For many young millennials, the helicopter parent phenomenon is all too real.
Are parents just overprotective because of how much they love their kids? Or are they living vicariously through them? Or do they love them so much that their children become socially disadvantaged?
As someone who grew up with a helicopter parent, I can say that there is a difference between a cautious, protective parent, and a helicopter.
My personal helicopter-parent journey really began before I was even born. My parents struggled to have a child, but were finally blessed at 40. Having a late baby, my mother (and grandmother) hailed me as a "miracle baby," an only child who was kept secluded and protected.
When it came time to go to school, local public schools weren't considered. I made most of my friends at church, many of whom I am still close to today. I very much fit the only-child stereotype: I enjoyed activities where I usually entertained myself and where my parents knew I was in a safe, non-threatening environment, like being engaged with video games and movies.
My father, Sal, an elevator technician, held a different opinion by the time I came along. He was an athlete in high school and the oldest of three children. His life and childhood were what he saw for my childhood.
But my mom, Caroline, put up much protest. So my dad took a different route, and after his retirement he and I grew close and bonded over our common love of cars. He was less cautious as a parent, allowing me to help with projects and getting my hands dirty with him.
I was sent to a nearby, small private school funded by a Baptist church. My classes were made up of no more than 10 students. As a child, I didn't know the difference. I didn't realize what else was out in the world.
From a young age, while Dad was at work and before I could go out to play, I'd sit with my mom and review spelling and vocabulary words. Like many children, I resisted school. I disliked almost everything about it. Yet she persisted, and I am grateful to her and her dedication to my education. Without the constant jousting we had, I would have become a lazy student, and I owe much of my education to her.
That being said, it boiled over one night my junior year of high school. There was a screaming match, a book was tossed in the air, and that was the last of it. I had outgrown the constant back and forth, and decided I would neglect education her way or pursue it on my own terms.
My graduating class consisted of 35 students in a school of nearly 500 that spanned kindergarten through senior year. As a high-school student, my social growth had been stunted, like many others who grew up with the same 30 kids they'd known their whole lives. There was no room for outside viewpoints. Uniforms were worn, shirts tucked in, ties worn on Wednesdays. Boys and girls were prohibited from commingling.
Contact sports were not allowed. While I understand this may have been to protect other children — I am tall, broad and solid — I wanted to be like my favorite players. But the issue was very open and shut, despite my father's protest. It wouldn't be until college that I would finally play football and hockey in recreational leagues. While it was liberating to finally have these experiences, I reflected about what could have been.

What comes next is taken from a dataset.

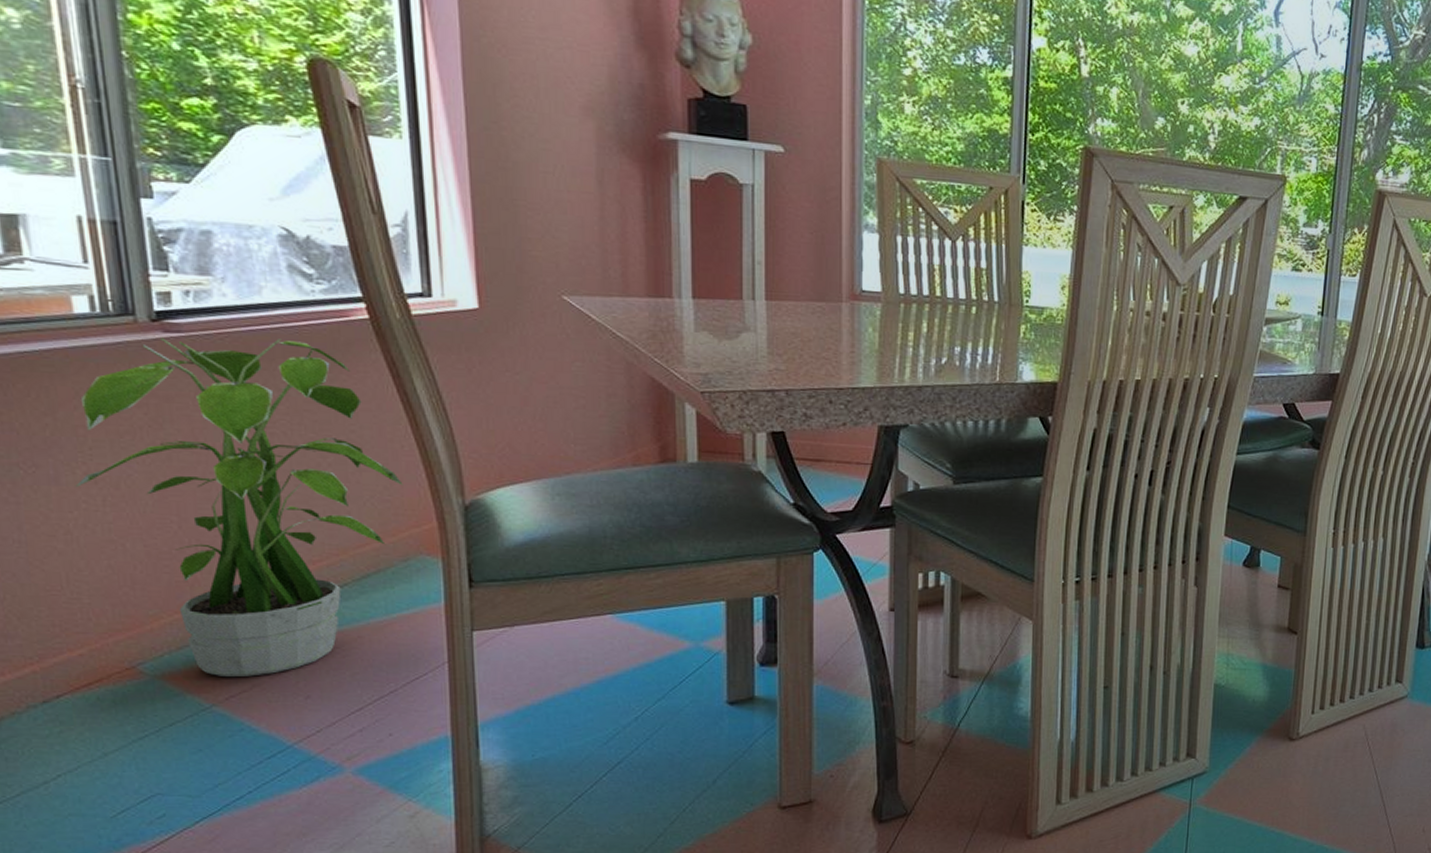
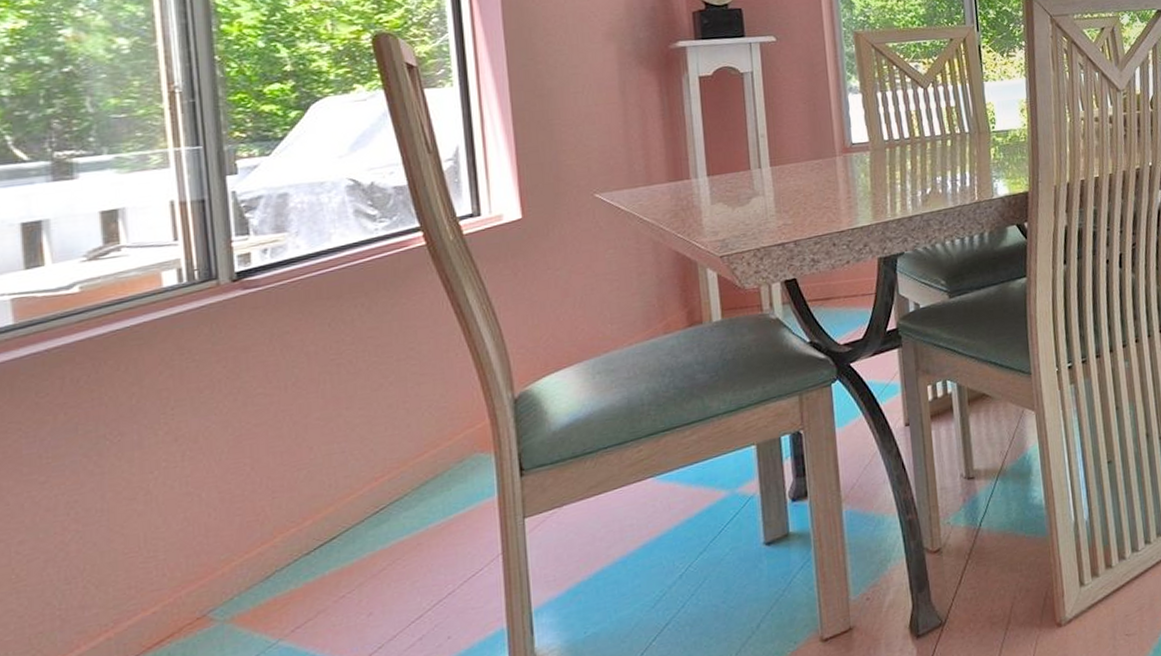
potted plant: present [75,337,403,677] -> none [157,275,458,610]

And when it came time for college, I never toured universities. I headed off to my local community college because the cost was much less — we were not a wealthy household — and it wasn't far from home. But after two years and countless dropped classes at community college, I packed my bags and moved 35 minutes down the road to Stockton University in Galloway, New Jersey — with my parents' support.
I lived a mere two miles from where I had gone to high school. I roomed with two lifelong friends I had met at church youth group. I was as focused as I was going to be, and it ultimately paid off: I am scheduled to graduate as a first-generation college student this December.
While I may sound negative regarding my childhood, there were times I relished. My mom loved to cook and I remember assisting her in the kitchen as early as 4 or 5 years old, whether it was as simple as stirring the sauce or as hazardous as cutting vegetables. I was exposed to many foods, and there's very little I won't try. I attribute my diverse palette to her love of food.
The most important part of my childhood with a helicopter parent was when the helicopter landed and the overprotective stipulations finally ended. Around the time I got my driver's license at 17 years old, the grip began to loosen. My vehicle brought freedom and the ability to explore the world on my own, even if it was just my small town in south New Jersey. My love for cars also allowed me to make friends with people who shared common ideals and priorities.
Helicopter parenting is a reaction parents have because they love their kids. That's always how I interpreted it. While there was an arm and a leg of rules to follow, and sky-high expectations to reach for, it was always for my betterment. Looking back now, I wish some things could have been different, but I'm grateful for the experiences I had as I look ahead into my adult life as an aspiring professional.